On postoperative follow-up, in patients with anastomotic complication, tumor progression with local recurrences and systemic metastasis may cause permanent stoma.”
“The conflicting results from studies on the predictive
capabilities of serum anti-Mullerian hormone (AMH) for IVF pregnancy outcomes may be attributed to small sample sizes and disparities in the age of the study populations. The relationship between AMH and IVF pregnancy outcomes was clarified with retrospective cross-tabulation analyses (n = 1558) stratified by age to control for its confounding effects. Serum AMH concentrations were divided into tertiles (<= 0.29, 0.30-1.20, >= 1.21 ng/ml) and ages into four groups (<34, 34-37, 38-41, >= 42 years). For women <34, having serum AMH in the lowest tertile did not reduce the chance of IVF pregnancy/live birth compared with those with higher AMH concentrations. For women Selleckchem VX770 34-41, a significant positive relationship existed between serum
AMH and pregnancy rates. For women >= 42, serum AMH concentrations <= 0.29 ng/ml were associated with a 3% chance of pregnancy, and women with AMH >= 1.21 ng/ml had the same pregnancy rate as women with concentrations 0.30-1.20 ng/ml. In conclusion, AMH has limited predictive value for IVF outcomes in the two extremes of female reproductive age; however, for women between 34 and 41, higher serum AMH concentrations are associated with significantly greater chances of pregnancy (P < 0.01). (C) 2010, Reproductive Healthcare Ltd. Published by Elsevier Ltd. All MLN4924 supplier rights reserved.”
“The objective of this retrospective study was to assess the survival of patients after resection of hepatic and pulmonary colorectal metastases to identify predictors of long-term survival.

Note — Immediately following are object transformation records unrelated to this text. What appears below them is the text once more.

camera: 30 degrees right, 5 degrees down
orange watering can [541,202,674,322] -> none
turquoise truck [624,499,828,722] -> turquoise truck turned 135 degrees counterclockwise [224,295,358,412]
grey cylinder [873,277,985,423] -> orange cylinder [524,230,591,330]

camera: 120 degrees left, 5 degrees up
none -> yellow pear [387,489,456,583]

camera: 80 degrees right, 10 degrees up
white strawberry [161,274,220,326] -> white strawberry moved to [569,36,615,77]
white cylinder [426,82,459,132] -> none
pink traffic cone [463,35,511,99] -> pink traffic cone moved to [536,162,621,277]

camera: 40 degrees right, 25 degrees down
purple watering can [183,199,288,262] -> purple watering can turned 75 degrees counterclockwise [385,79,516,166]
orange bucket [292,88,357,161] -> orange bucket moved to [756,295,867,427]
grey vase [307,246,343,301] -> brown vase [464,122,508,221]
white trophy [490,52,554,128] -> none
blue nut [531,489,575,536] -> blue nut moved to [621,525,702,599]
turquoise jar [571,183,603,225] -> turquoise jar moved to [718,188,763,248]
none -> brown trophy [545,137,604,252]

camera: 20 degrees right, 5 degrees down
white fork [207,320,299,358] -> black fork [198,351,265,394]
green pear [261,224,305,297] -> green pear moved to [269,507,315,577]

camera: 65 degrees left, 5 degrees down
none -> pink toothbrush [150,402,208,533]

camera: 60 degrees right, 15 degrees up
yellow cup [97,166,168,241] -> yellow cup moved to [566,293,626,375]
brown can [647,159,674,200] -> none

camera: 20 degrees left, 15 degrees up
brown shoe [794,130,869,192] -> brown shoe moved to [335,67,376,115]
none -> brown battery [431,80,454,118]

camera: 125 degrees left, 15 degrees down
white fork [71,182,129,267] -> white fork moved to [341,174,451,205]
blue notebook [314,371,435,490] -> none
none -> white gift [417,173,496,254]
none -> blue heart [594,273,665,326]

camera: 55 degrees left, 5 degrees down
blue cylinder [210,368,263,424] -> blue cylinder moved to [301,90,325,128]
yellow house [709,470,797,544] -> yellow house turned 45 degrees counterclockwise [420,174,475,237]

Patients receiving chemotherapy alone were compared to patients receiving surgery and chemotherapy in a matched-pair analysis with the following criteria: UICC stage, grading, and date of initial primary tumor occurrence.
A total of 30 patients with liver and lung metastases of colorectal carcinoma underwent resection. In 20 cases, complete resection was achieved (median survival, 67 months).